“Apesar de nossa evolução como bípedes, continuamos sendo quadrúpedes em toda nossa estrutura, como demonstram nossos gestos. (…) Sofremos as seqüelas dessa evolução ainda incompleta” (Marcel Bienfait).
Uma base de apoio pequena, um centro de gravidade alto e uma cabeça grande. Esse animal desengonçado no qual nos tornamos levou milhões de anos para conseguir equilibrar-se satisfatoriamente sobre os pés.
Para vencer terrenos desfavoráveis e superar obstáculos, os pés desenvolveram uma estrutura singular, onde resistência e mobilidade coexistem. Quase 30 ossos amarrados por tecido conjuntivo adaptam-se aos mais diferentes solos, levando ao aparecimento de uma arquitetura efêmera, que ressurge a cada passo, determinada pelas forças que interagem com o chão.
Engessados dentro de calçados, em um mundo de vias planas e pavimentadas, os pés tiveram sua mobilidade e função morbidamente reduzidas, levando-os a deformidades muitas vezes incapacitantes. Calosidades e câimbras recorrentes são apenas a face mais exposta de desequilíbrios que muitas vezes irão acometer joelhos, quadris e coluna lombar.
De maneira geral, a estrutura dos pés pode ser representada por um triângulo formado pelos vértices do calcanhar, primeiro e quinto dedos do pé. Entre estes pontos, os arcos plantares dissipam e orientam a força-peso sofrida pelos pés em seu contato com o solo, devolvendo-a em forma de energia para a continuidade movimento. Ademais, a planta dos pés negocia continuamente com a superfície que toca, cedendo ou não às irregularidades do terreno.
Ilustração Kapandji
Quando impossibilitado de realizar suas funções plenamente, o pé irá delegá-las aos seus segmentos adjacentes, que raramente estão preparados para o desempenho de tais atribuições.

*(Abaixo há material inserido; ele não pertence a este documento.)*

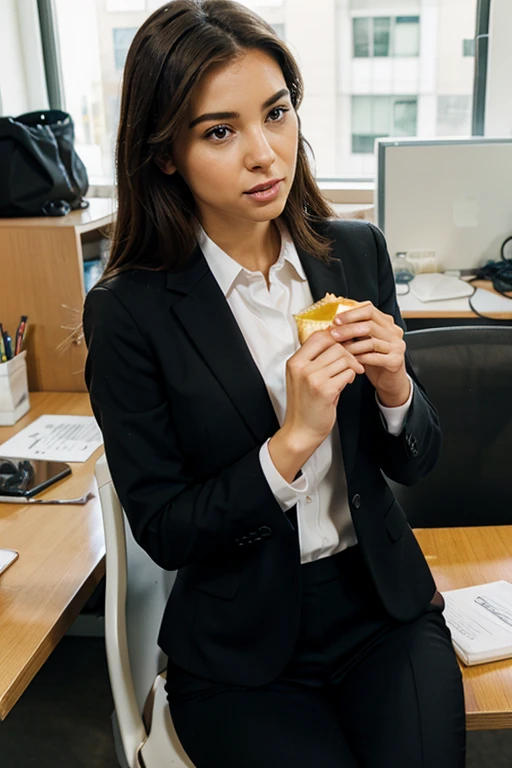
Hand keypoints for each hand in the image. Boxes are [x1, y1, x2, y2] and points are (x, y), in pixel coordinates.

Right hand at [282, 328, 364, 449]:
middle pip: (334, 345)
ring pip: (343, 358)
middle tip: (350, 363)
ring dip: (351, 366)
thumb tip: (337, 340)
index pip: (319, 336)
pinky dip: (351, 376)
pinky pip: (347, 373)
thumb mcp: (304, 377)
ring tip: (348, 375)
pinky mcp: (324, 390)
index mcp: (295, 362)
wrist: (301, 431)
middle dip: (347, 353)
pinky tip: (347, 383)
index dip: (335, 338)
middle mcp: (301, 368)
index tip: (344, 345)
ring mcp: (312, 378)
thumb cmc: (305, 405)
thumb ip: (317, 359)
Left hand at [329, 301, 409, 406]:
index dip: (351, 314)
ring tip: (339, 349)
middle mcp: (394, 332)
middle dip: (348, 329)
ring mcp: (397, 346)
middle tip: (334, 334)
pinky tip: (351, 360)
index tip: (336, 320)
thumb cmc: (375, 358)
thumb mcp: (364, 340)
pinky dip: (361, 358)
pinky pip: (375, 357)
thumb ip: (355, 330)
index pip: (369, 310)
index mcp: (387, 323)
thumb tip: (334, 323)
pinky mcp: (396, 361)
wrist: (390, 380)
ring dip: (352, 345)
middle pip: (370, 324)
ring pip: (372, 342)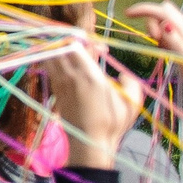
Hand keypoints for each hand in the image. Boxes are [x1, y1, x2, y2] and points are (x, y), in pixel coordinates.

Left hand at [46, 35, 142, 167]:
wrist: (90, 143)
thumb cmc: (113, 124)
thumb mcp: (132, 102)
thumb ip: (130, 82)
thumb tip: (121, 75)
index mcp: (89, 75)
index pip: (74, 44)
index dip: (84, 38)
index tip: (102, 48)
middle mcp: (70, 76)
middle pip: (59, 46)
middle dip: (72, 40)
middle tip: (90, 50)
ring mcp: (59, 83)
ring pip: (50, 55)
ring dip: (61, 49)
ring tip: (78, 54)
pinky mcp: (55, 91)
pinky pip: (50, 67)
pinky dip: (56, 60)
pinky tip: (71, 67)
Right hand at [127, 1, 182, 112]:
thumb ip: (176, 43)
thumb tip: (163, 23)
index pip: (164, 10)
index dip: (145, 9)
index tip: (127, 15)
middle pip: (165, 12)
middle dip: (151, 20)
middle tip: (153, 41)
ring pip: (166, 24)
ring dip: (156, 31)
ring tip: (161, 50)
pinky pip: (170, 36)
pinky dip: (162, 40)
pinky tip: (165, 53)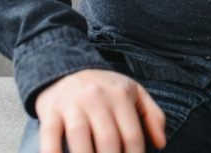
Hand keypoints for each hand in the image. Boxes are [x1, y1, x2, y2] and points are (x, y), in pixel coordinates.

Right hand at [34, 69, 165, 152]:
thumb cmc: (105, 88)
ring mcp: (72, 104)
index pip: (132, 136)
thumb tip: (161, 144)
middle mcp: (96, 98)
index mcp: (120, 96)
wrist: (65, 67)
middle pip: (108, 141)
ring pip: (79, 138)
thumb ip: (153, 115)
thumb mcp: (134, 92)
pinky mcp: (50, 110)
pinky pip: (49, 135)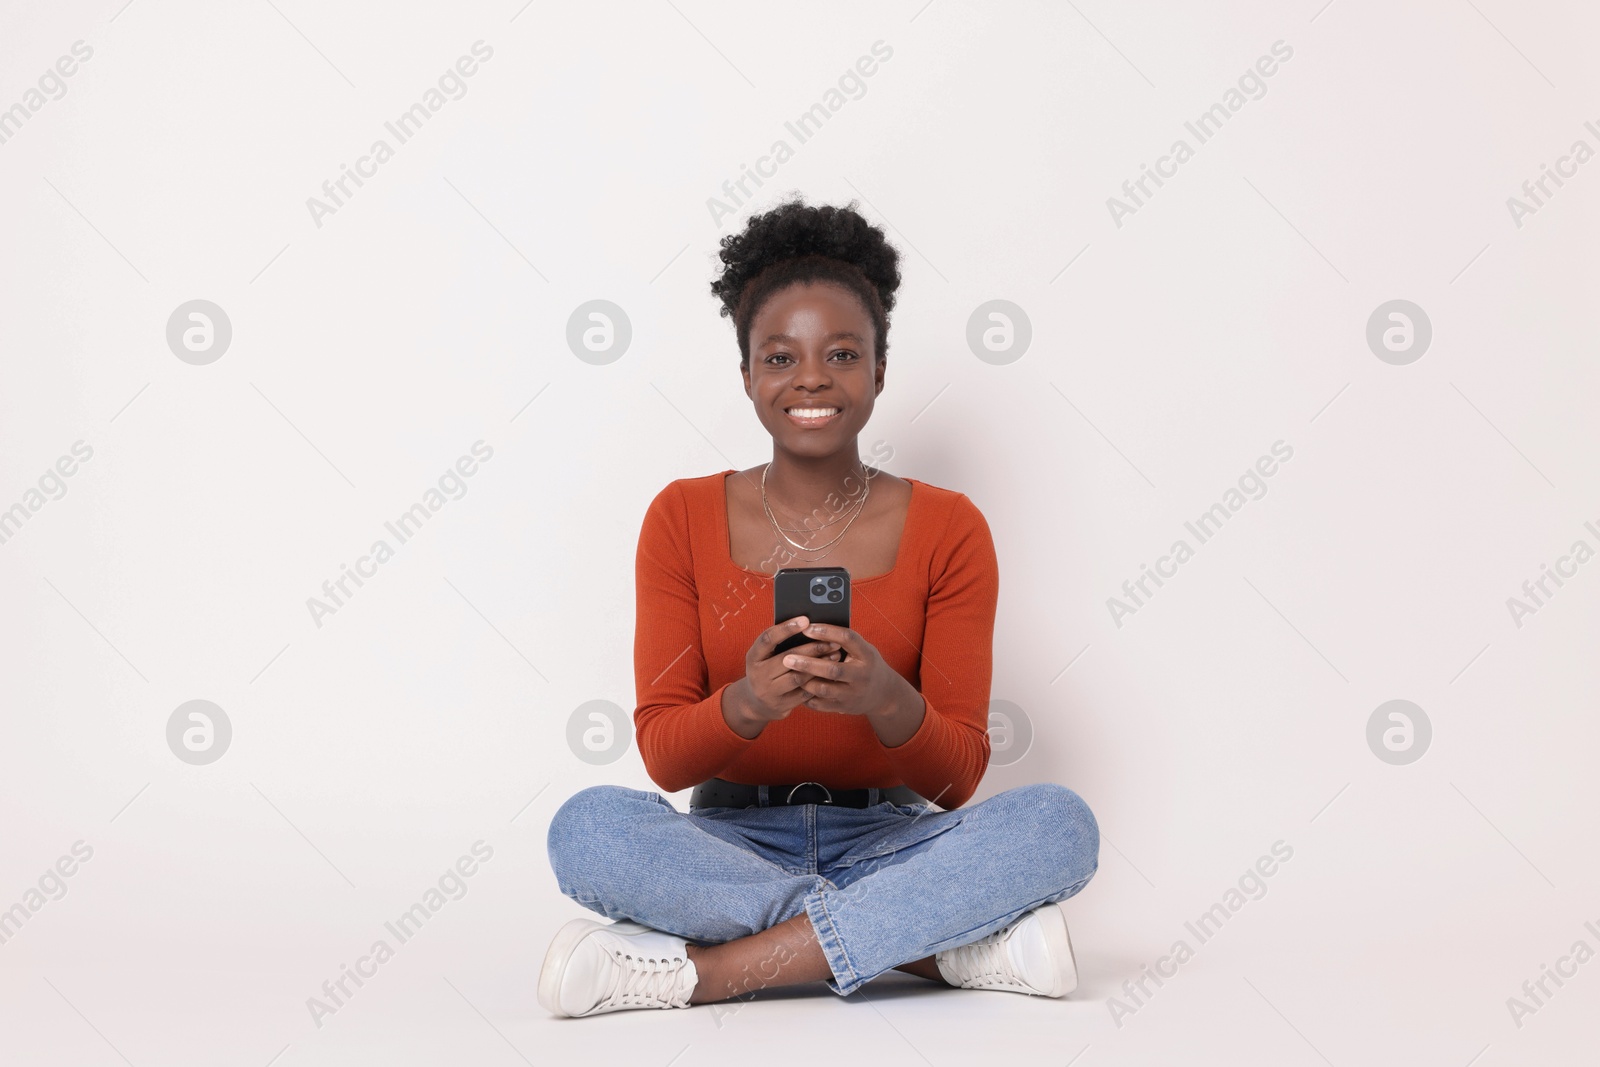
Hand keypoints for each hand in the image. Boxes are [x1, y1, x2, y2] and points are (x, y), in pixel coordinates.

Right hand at [737, 616, 841, 724]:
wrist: (756, 703)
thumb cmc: (767, 670)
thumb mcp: (765, 656)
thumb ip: (780, 644)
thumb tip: (808, 624)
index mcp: (753, 656)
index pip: (768, 638)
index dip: (786, 628)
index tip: (806, 620)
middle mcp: (758, 674)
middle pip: (788, 658)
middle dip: (813, 648)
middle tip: (832, 641)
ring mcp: (769, 692)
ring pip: (798, 677)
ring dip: (819, 665)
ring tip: (835, 656)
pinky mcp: (781, 705)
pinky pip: (804, 693)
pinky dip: (818, 682)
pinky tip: (831, 674)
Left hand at [777, 622, 907, 717]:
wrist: (883, 694)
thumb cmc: (865, 664)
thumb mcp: (863, 649)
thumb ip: (843, 640)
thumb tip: (811, 627)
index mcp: (867, 655)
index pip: (848, 639)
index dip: (827, 632)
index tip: (806, 627)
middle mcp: (862, 676)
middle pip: (833, 670)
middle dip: (808, 664)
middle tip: (787, 658)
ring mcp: (853, 694)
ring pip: (824, 689)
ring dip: (804, 681)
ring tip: (788, 673)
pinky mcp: (845, 708)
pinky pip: (820, 704)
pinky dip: (806, 696)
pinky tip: (795, 688)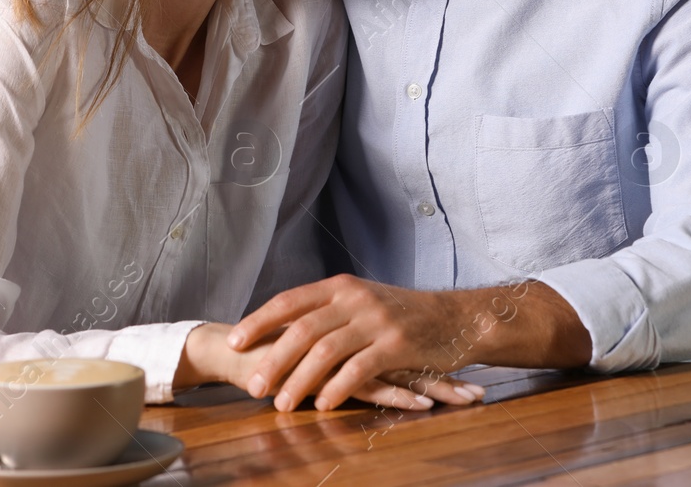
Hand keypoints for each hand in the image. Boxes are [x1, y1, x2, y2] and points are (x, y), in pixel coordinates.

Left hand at [226, 276, 540, 412]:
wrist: (456, 318)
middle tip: (253, 386)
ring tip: (283, 405)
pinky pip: (359, 369)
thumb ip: (329, 310)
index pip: (289, 300)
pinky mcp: (396, 344)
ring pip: (325, 351)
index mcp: (341, 285)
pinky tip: (324, 405)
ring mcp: (376, 320)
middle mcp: (355, 298)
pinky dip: (337, 388)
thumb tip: (284, 328)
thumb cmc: (403, 314)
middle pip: (301, 329)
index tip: (233, 341)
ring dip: (299, 381)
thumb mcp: (363, 300)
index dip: (259, 320)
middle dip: (273, 360)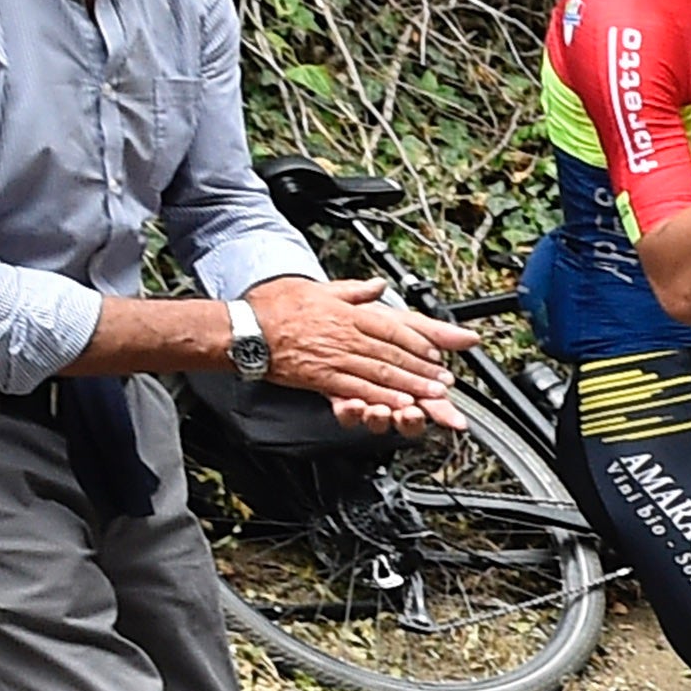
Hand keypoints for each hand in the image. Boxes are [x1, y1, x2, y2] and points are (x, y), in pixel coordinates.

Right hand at [253, 277, 475, 428]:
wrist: (244, 330)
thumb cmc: (276, 308)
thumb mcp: (319, 289)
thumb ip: (353, 291)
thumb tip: (378, 285)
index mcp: (349, 314)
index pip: (393, 328)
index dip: (419, 341)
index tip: (439, 351)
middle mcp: (346, 336)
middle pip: (393, 354)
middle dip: (423, 369)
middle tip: (446, 380)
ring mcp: (335, 358)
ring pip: (380, 374)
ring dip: (410, 385)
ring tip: (432, 395)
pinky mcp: (321, 378)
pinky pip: (356, 389)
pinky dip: (381, 397)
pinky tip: (397, 404)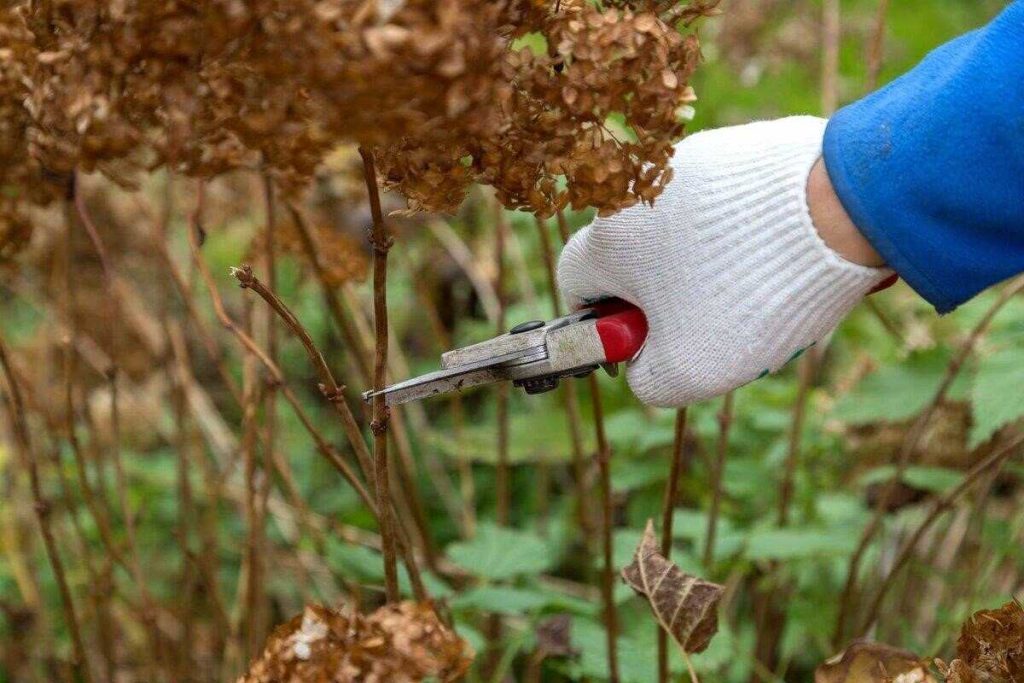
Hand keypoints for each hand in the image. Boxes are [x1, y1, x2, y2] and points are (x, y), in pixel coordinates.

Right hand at [557, 116, 892, 406]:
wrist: (843, 205)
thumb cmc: (750, 294)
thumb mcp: (687, 370)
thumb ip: (646, 378)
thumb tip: (645, 364)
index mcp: (608, 238)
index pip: (576, 286)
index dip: (605, 326)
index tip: (646, 344)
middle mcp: (638, 189)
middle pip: (636, 261)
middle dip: (669, 302)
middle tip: (717, 329)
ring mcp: (692, 160)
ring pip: (685, 234)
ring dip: (711, 269)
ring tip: (764, 291)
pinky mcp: (740, 146)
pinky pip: (728, 205)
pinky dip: (748, 235)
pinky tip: (788, 255)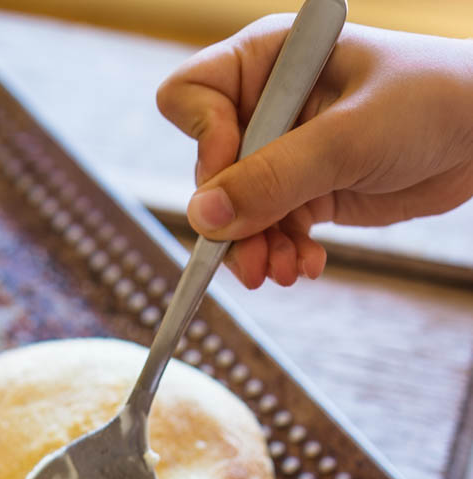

Assim, muitas vezes o tratamento para patologias que acometem a coluna, por exemplo, devem incluir em sua avaliação a saúde dos pés e tornozelos.
Independente da conduta adotada, não faz sentido realizar exercícios que buscam a melhora da base de apoio e o desenvolvimento do equilíbrio com os pés fechados dentro de tênis ou sobre superfícies planas e estáveis. Desta maneira, quando não se reforça o padrão existente, recrutam-se estruturas inteiramente diferentes daquelas pretendidas.
Exercícios que intercalam o apoio do calcanhar e dos dedos dos pés, que utilizam o apoio sobre um pé, ou exploram a instabilidade e irregularidade das superfícies, carregam o benefício de não apenas acordar estruturas adormecidas, como também estimular receptores nervosos de superfície e proprioceptivos.
Trestle U. Trikonasana. L. Steinberg. Destaque: Flexão tornozelo/ Eversão Pé.
Apenas quando dispomos de uma base firme, podemos colocar o resto da casa em ordem, afinal não é possível construir algo duradouro sobre uma fundação débil.